Thanksgiving, Italian Style

Ah! Thanksgiving.  That treasured time of year where family and friends gather around the table to partake in that most traditional of feasts where the turkey is the centerpiece, the piéce de resistance.  Unless of course you happen to be Italian-American.

Here’s what our traditional Thanksgiving feast looked like.

First course:  Fruit cup.  This was typically Delmonte, out of a can.  However, sometimes my mother got a little fancy with it, added some coconut on top and called it Ambrosia.  I called it fruit cup with coconut on top.

Second course: Italian Wedding Soup.  However, we never called it that.  It was just called Escarole Soup. And if you really wanted to pronounce it correctly it was ‘scarole, with a rolled r in there.  The first time I heard Italian Wedding Soup, I was like, oh, what is that?  Oh, that? That’s ‘scarole.  

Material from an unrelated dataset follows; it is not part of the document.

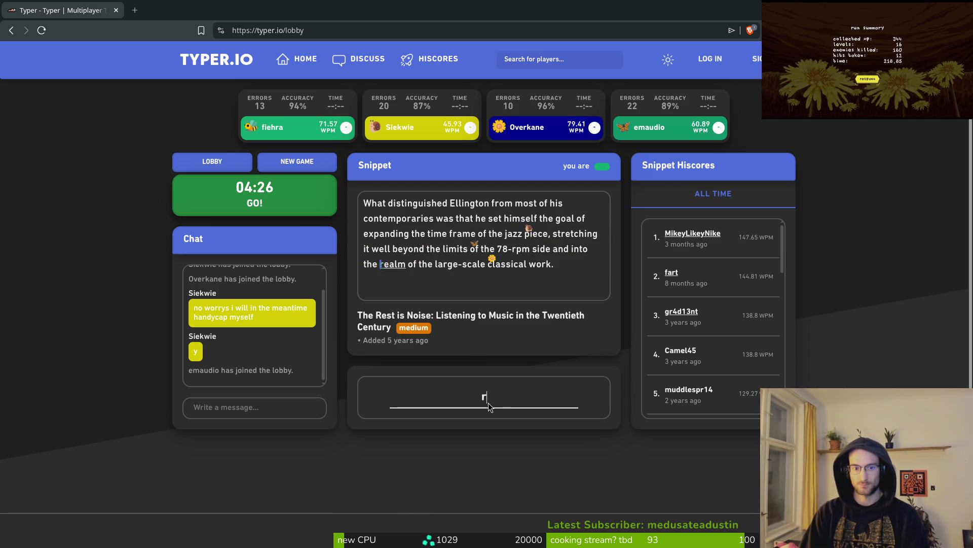
pyautogui.write(' of the large-')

In my opinion, this was the piéce de resistance.  My favorite.  This soup takes hours to make.  I would help my mother make it, and by help, I mean did most of the grunt work.  Washing those escarole leaves by hand under the running tap water, leaf by leaf.  You had to make sure to get out all the grit and dirt.  Then gently tearing the leaves into bite sizes.  Boiling the chicken with the onion, celery, and carrot to make the stock.  And then once the chicken cooled, pulling off all the meat, tearing it into bite size pieces and putting it back into the soup.  Making those little meatballs.  OMG that took forever.  That mountain of ground beef, pork, and veal which would normally take no time to diminish were you making regular sized meatballs seemed like it would never diminish when making them small sized.  But oh! When this soup was done, and you sprinkled it on top with some grated Locatelli cheese? Mwah! Delizioso!

Third course: Ravioli and meatballs.  Faked you out, didn’t I? You thought I was going to say Turkey.  Nope.  Not yet. This was my next favorite course.  I mean, who doesn’t love ravioli and meatballs? Everything home-made of course.  Except the ravioli.  We bought them frozen.  But the sauce (which we called gravy back then) and the meatballs, were home-made. 

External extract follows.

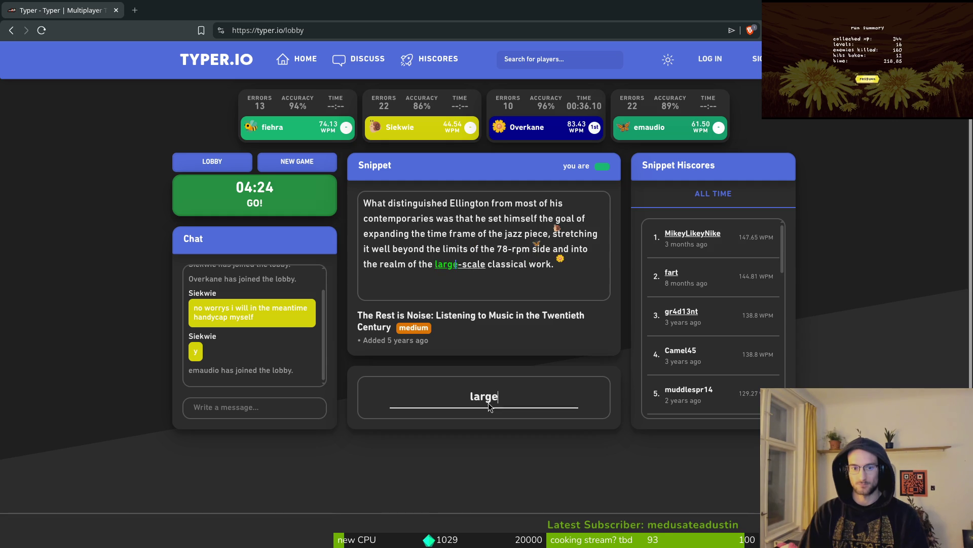
pyautogui.write('scale classic')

Fourth course:  Ok, here it is.  The turkey.  And all the sides.  Mashed potatoes, green bean casserole, broccoli rice and cheese casserole, candied yams, cranberry out of a can, gravy, green bean salad, regular salad. A real ‘medigan’ (American) meal.  Except for the green bean salad.

Fifth course:  Pies and nuts that you had to use nutcrackers to crack open.  Does anyone crack walnuts and other nuts these days?

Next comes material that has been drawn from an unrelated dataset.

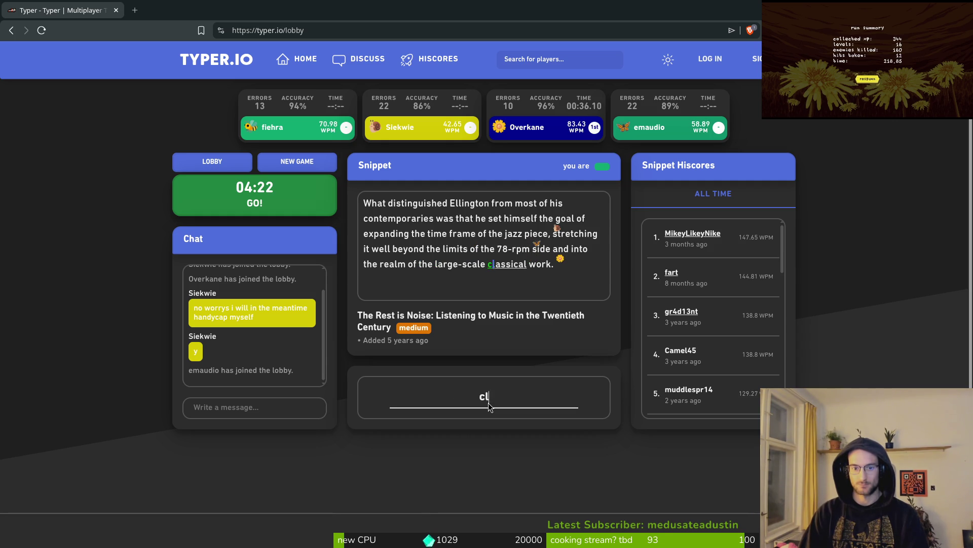
pyautogui.write('al work.')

Growing up, I never realized that this wasn’t what most people’s Thanksgivings looked like.  Until my sister’s boyfriend, who was Polish-American, started coming to the house for Thanksgiving dinner.

Poor guy.  He sat there as the courses started coming out.  One through three.  He passed on them all.  There we were slurping it all up and he sat there.  Patiently.  Plate and bowl empty.

“Bob,” I said, “Don’t you want to eat some of this? It’s really good!”  I was just so perplexed.  How could anyone pass on this goodness?  And of course, that Italian part of us of wanting to feed people, “mangia, mangia”, was baked into our  DNA. It was torture to watch someone sit there and not eat.

He’d reply back politely, “No, I am good, thanks.  Just saving room for the turkey”.  The turkey?   The least appealing part of the whole meal in my opinion.  Who was this guy? Maybe my sister needed to find someone else.

Thankfully, she didn’t. She married him. And it didn’t take too long before he was diving into courses one through 3 like the rest of us.  How to take a Polish-American and make them Italian-American. Have them join you for Thanksgiving dinners. Eventually they will get too hungry to wait for the turkey course. I’ll never forget the joy I felt when he took his first taste of the Escarole Soup. Oh yeah.  We had a convert.

These days, if I am hosting Thanksgiving or Christmas (Christmas was a repeat of Thanksgiving. Easter too, except swap out the turkey for a ham), I’ve dropped off courses one and three.  No fruit cup and no ravioli and meatball.  Some years I do not make the Escarole Soup if I just don’t have the energy.  But thank goodness for Wegman’s who has the escarole already washed and trimmed.  Talk about a time saver.  And I don’t even own a nutcracker. So just pies for course number 5.

Ah well.  No one seems to miss it too much (except me, lol).  These days, we are just so happy if we can all be together.  But now that we have a grandchild, our first, I am thinking it might be a good time to resurrect some of these food traditions.  How else will she know what a real Thanksgiving, Italian style, looks like?